What needs to be done:
The requested output is every line from the one with "left knee: (152, 291)" through the last line below, printed exactly.

--- Information given Enclosed Below ---

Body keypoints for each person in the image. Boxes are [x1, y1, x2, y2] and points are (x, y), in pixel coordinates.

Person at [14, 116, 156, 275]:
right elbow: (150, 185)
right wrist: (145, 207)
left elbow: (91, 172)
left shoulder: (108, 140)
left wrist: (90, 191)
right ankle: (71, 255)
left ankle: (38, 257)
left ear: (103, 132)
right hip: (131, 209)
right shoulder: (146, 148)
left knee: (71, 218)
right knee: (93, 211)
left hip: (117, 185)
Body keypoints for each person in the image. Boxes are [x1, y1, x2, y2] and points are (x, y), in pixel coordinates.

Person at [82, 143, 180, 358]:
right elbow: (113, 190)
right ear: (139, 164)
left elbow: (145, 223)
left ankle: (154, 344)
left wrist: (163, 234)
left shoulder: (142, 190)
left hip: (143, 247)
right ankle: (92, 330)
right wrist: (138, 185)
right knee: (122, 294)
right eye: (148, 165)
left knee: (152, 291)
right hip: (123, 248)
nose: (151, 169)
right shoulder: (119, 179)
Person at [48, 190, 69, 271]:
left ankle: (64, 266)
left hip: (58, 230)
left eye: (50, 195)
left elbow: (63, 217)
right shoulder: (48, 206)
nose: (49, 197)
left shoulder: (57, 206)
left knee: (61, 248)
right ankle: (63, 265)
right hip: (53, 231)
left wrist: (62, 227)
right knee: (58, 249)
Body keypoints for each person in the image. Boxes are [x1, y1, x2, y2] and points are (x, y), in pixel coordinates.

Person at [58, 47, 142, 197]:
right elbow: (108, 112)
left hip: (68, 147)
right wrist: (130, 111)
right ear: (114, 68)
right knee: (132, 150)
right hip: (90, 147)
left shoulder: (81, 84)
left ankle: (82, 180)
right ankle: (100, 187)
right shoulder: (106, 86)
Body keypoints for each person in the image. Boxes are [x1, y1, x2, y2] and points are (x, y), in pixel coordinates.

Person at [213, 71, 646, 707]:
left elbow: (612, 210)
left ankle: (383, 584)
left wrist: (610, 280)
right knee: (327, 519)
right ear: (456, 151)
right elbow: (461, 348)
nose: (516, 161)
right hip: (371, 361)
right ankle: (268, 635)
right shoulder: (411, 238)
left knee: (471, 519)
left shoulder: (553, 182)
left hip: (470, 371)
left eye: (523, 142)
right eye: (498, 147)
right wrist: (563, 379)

--- End of Enclosed Information given ---

Written response:
left knee: (152, 291)
right hip: (123, 248)
nose: (151, 169)
right shoulder: (119, 179)
Person at [48, 190, 69, 271]:
left ankle: (64, 266)
left hip: (58, 230)
left eye: (50, 195)
left elbow: (63, 217)
right shoulder: (48, 206)
nose: (49, 197)
left shoulder: (57, 206)
left knee: (61, 248)
right ankle: (63, 265)
right hip: (53, 231)
left wrist: (62, 227)
right knee: (58, 249)
Body keypoints for each person in the image. Boxes are [x1, y1, x2, y2] and points are (x, y), in pixel coordinates.

Person at [58, 47, 142, 197]:
right elbow: (108, 112)
left hip: (68, 147)
right wrist: (130, 111)
right ear: (114, 68)
right knee: (132, 150)
right hip: (90, 147)
left shoulder: (81, 84)
left ankle: (82, 180)
right ankle: (100, 187)
right shoulder: (106, 86)
Body keypoints for each person in the image. Boxes are [x1, y1, x2, y2] and points are (x, y), in pixel coordinates.

Person at [213, 71, 646, 707]:
left elbow: (612, 210)
left ankle: (383, 584)
left wrist: (610, 280)
right knee: (327, 519)
right ear: (456, 151)
right elbow: (461, 348)
nose: (516, 161)
right hip: (371, 361)
right ankle: (268, 635)
right shoulder: (411, 238)
left knee: (471, 519)
left shoulder: (553, 182)
left hip: (470, 371)
left eye: (523, 142)
right eye: (498, 147)
right wrist: (563, 379)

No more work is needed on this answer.